In after years this chief rebelled against the authority of the Nabob of Arcot, was conquered by the aid of English troops, and executed with many members of his family. He behaved with undaunted courage, and on hearing that he was to die, at once alluded to the story of the urn and expressed the hope that his heart would be preserved by those who cared for him, in the same way as that of the European warrior.

Mr. and Mrs. Johnston returned to Europe in 1792, and being in France when the Revolutionary Government required the surrender of all gold and silver articles in private possession, they entrusted the urn and its contents to an Englishwoman at Boulogne, who promised to secrete it. Unfortunately she died shortly afterwards, and the Johnstons were never able to trace the lost treasure.

Mr. Alexander Johnston adds that he ultimately received from the French Government the value of the plate and jewels which his parents had been compelled to give up to the Calais municipality. It is, however, unlikely that he would have recovered the heart thirty or forty years afterwards—unless indeed Mrs. Johnston had kept it in its little steel case and surrendered the urn.

THE PALACE OF MADURA

The old Palace at Madura is a fine building, now used for a court of justice. At the time of our visit recollections of the Prince of Wales (Edward VII) still prevailed. When he arrived at the Palace a row of elephants was stationed on either side of the court on to which the principal buildings opened. All the elephants duly salaamed at a given signal except one—perhaps inoculated with Bolshevik principles. Whereupon the stage-manager of the proceedings called out in Tamil to the mahout of the recalcitrant animal, “I fine you five rupees!”

One of the purdah Ranees still occupied a side room of the Palace, and our host Mr. Turner with another man was stationed to guard the door. The Prince, however, feeling that “nice customs curtsy to great kings,” put them aside and entered the apartment with all his suite. The Ranee was much flurried at first, but finally fascinated, and afterwards gave him a handsome necklace.

From delightful terraces on the Palace roof you get an extensive view of the town and surrounding country. There are two fine hills, one called Secundermullai, as Alexander the Great is supposed to have camped there, the other Elephantmullai, from a legend that the Chola (Tanjore) King’s magician made him a gigantic elephant, but the Pandyan (Madura) King’s magician changed it into a mountain. As the mountain bears a decided resemblance to an elephant, who will doubt the tale?

The most striking feature of Madura is the immense Temple, of which the size, the decorations, and the wealth displayed are impressive evidence of the vitality of the Hindu faith.
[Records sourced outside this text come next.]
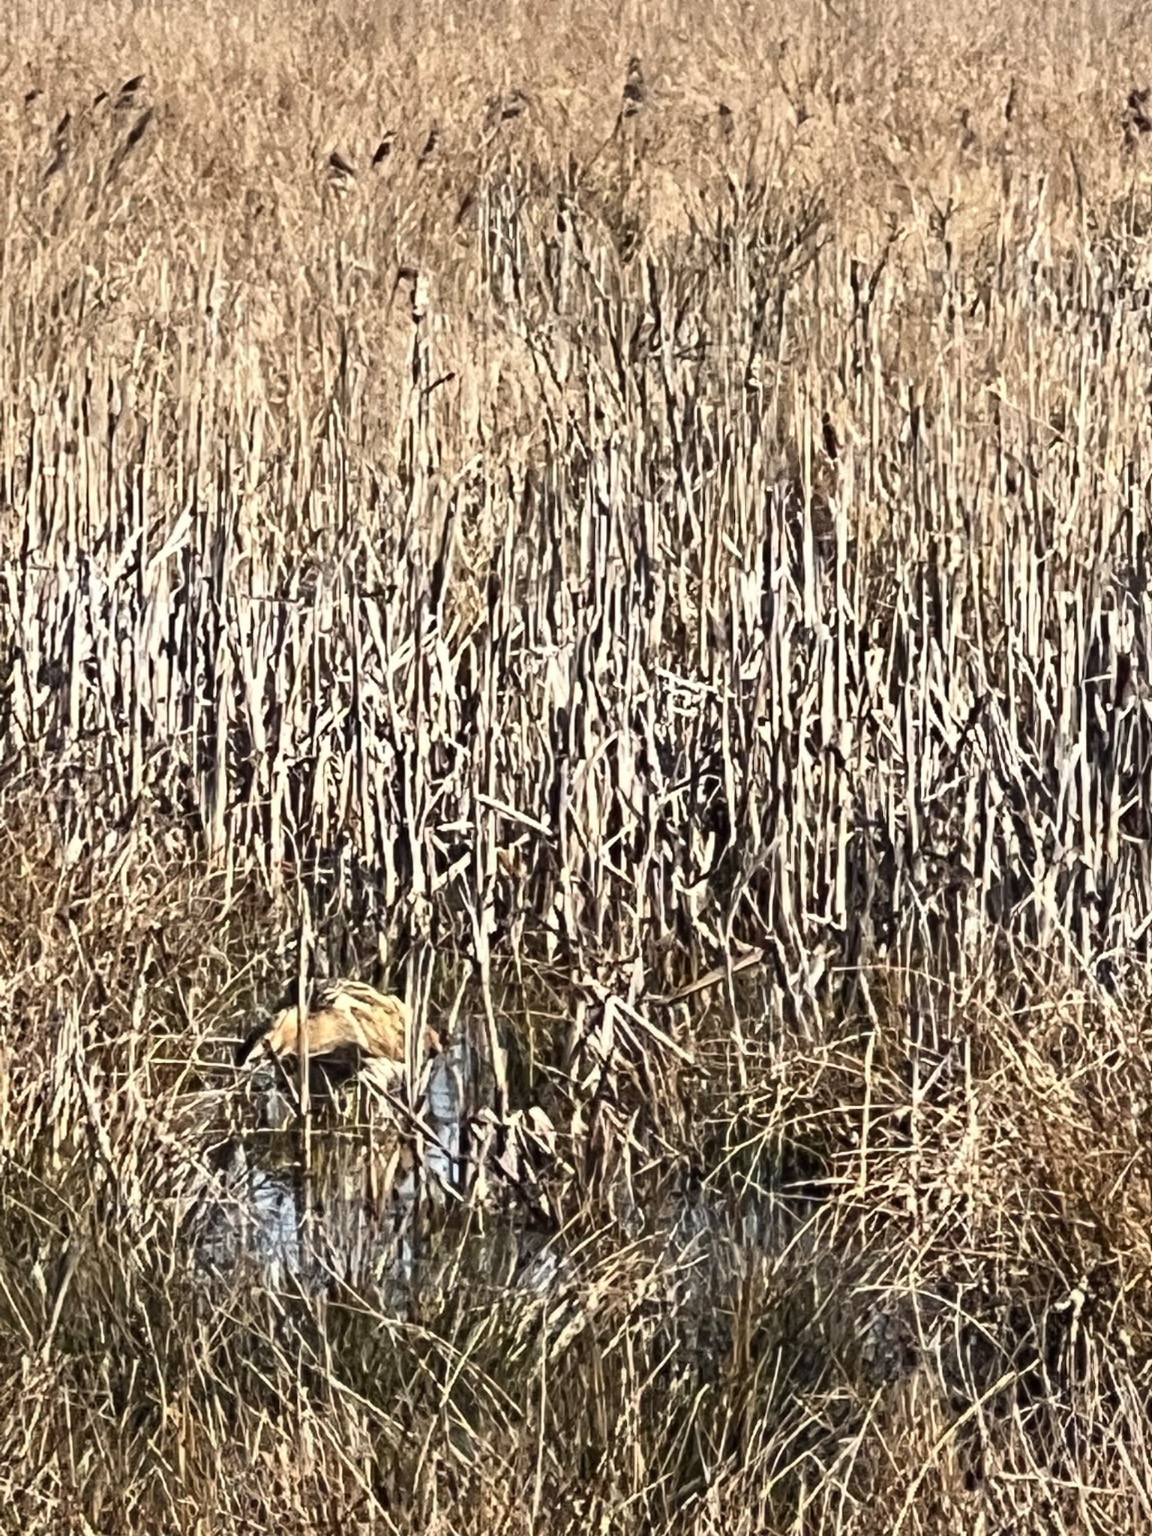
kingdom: Animalia
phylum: Chordata
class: Aves
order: Pelecaniformes
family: Ardeidae
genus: Botaurus
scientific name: Botaurus stellaris
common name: Rørdrum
Four gôpurams or towers guard the entrances to the halls, galleries, arcades, and courts within the sacred precincts. One hall is called the Hall of a Thousand Pillars and is said really to contain 997. In the galleries are colossal figures of dragons, gods, goddesses, and heroes, groups being often carved out of one gigantic monolith.

The presiding deity is Minachi, the old Dravidian fish-goddess adopted by the Brahmins as identical with Parvati, wife of Siva. The Brahmins constantly facilitated the conversion of the lower races to their faith by admitting their tutelar deities to the Hindu Pantheon. The great flag-staff of Minachi (alias Parvati) is overlaid with gold. There are a thousand Brahmins and attendants employed about the Temple, which has an annual income of 70,000 rupees, and shortly before our visit the Nättuköttai Chetties or native money-lenders had spent 40,000 rupees on the fabric.

The Treasury contains stores of jewels, particularly sapphires, and “vehicles” for the gods in the form of elephants, cows, lions, or peacocks constructed of, or overlaid with, gold or silver of fine workmanship. Two cows, late additions, were pointed out to us as having cost 17,000 rupees.